Understanding A Guarantee (2005)


Although Downtown Singapore's press release might promise all sorts of ridiculous trendhopping ("Jerry suggests the most apt description of their music is a 'mix between Coheed & Cambria and Thursday'") and clichéd denying of such ("We're a rock band"), the band is actually a far cry from a fair deal associated with such. A young and honest voice resembling the lead singer of Fairweather fronts the band, whose sound at times emulates Something To Write..-era Get Up Kids or most especially the slower moments on If They Move...Kill Them. They're still pretty derivative, but it's void of screaming, synth, and breakdowns (except for some silly riffs in "Love Gift"), so I don't see what the P.R. is trying to pull in kids about.

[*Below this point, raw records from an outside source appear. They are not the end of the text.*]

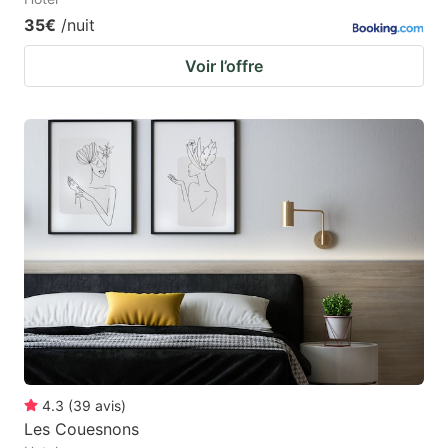
35€
/nuit
Voir l’offre
4.3
(
39
avis
)
Les Couesnons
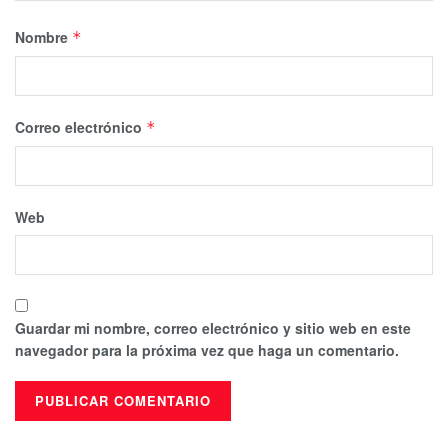
Nombre
*
Correo electrónico
*
Web
Guardar mi nombre, correo electrónico y sitio web en este
navegador para la próxima vez que haga un comentario.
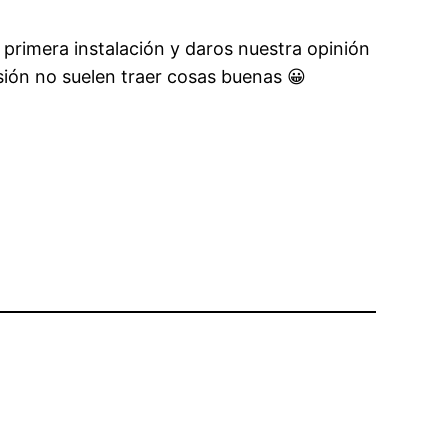
primera instalación y daros nuestra opinión
ión no suelen traer cosas buenas 😀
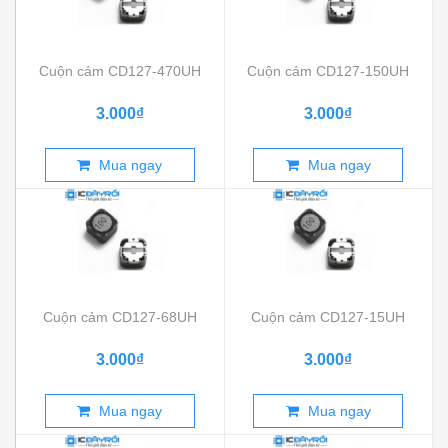
Cuộn cảm CD127-470UH
Cuộn cảm CD127-150UH
3.000₫
3.000₫
Mua ngay
Mua ngay
Cuộn cảm CD127-68UH
Cuộn cảm CD127-15UH
3.000₫
3.000₫
Mua ngay
Mua ngay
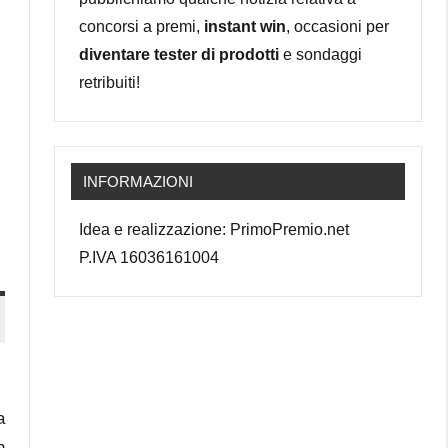
concorsi a premi,
instant win
, occasioni per
diventare tester di prodotti
e sondaggi
retribuiti!
INFORMAZIONI
Idea e realizzazione: PrimoPremio.net
P.IVA 16036161004
a
n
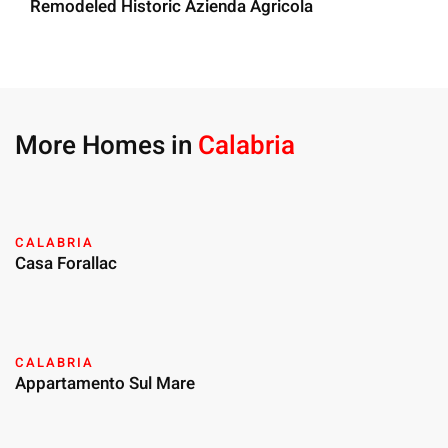
Remodeled Historic Azienda Agricola
More Homes in
Calabria
CALABRIA
Casa Forallac
CALABRIA
Appartamento Sul Mare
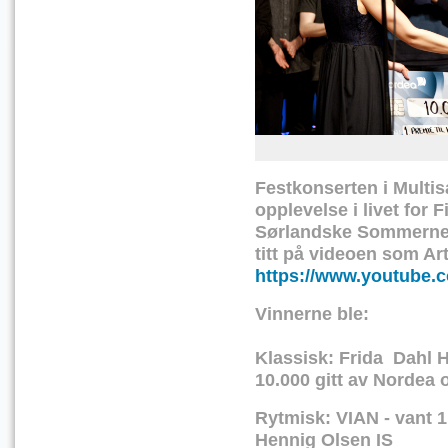
Festkonserten i Multisa
opplevelse i livet for
Sørlandske Sommernett
titt på videoen som Art
https://www.youtube.
Vinnerne ble:
Klassisk: Frida Dahl H
10.000 gitt av Norde
Rytmisk: VIAN - vant 1
Hennig Olsen IS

The one time they do take from Thursday is in some of the riffs in "Lower East Side," which actually works quite well in favor of the band; the emotions seem most stripped down here and at the same time seems much darker in mood in contrast to the rest of the EP, with some interesting pace changes and the strongest work the vocalist puts forth. The rest of the tracks just drag too much or make ill use of repetition and lyrics in need of less oblivious contexts.

One looming fault is how they rip off most of Fairweather's "South Street 1 AM" in "Velvet Divorce." Not only do the intros use a lot of the same midtempo guitar strokes to create an emotional atmosphere, but they make the same transition in the first minute, letting them softly fade so the vocals can crawl forth.

The band doesn't take themselves too seriously, as shown by their cover of Cyndi Lauper's "Time After Time" that closes the EP. It's pretty cheesy and sort of kills any emotions that might've been building in the album, but with every vocal croon it sounds like someone's about to burst out into laughter, so at least they're having fun and keep it tight.

Understanding A Guarantee certainly has a moment here or there. It manages to avoid most badly-chosen, contemporary emo fare in favor of reaching back at least a couple years prior, but if it could strengthen those qualities and disperse them well, a solid record is in the works.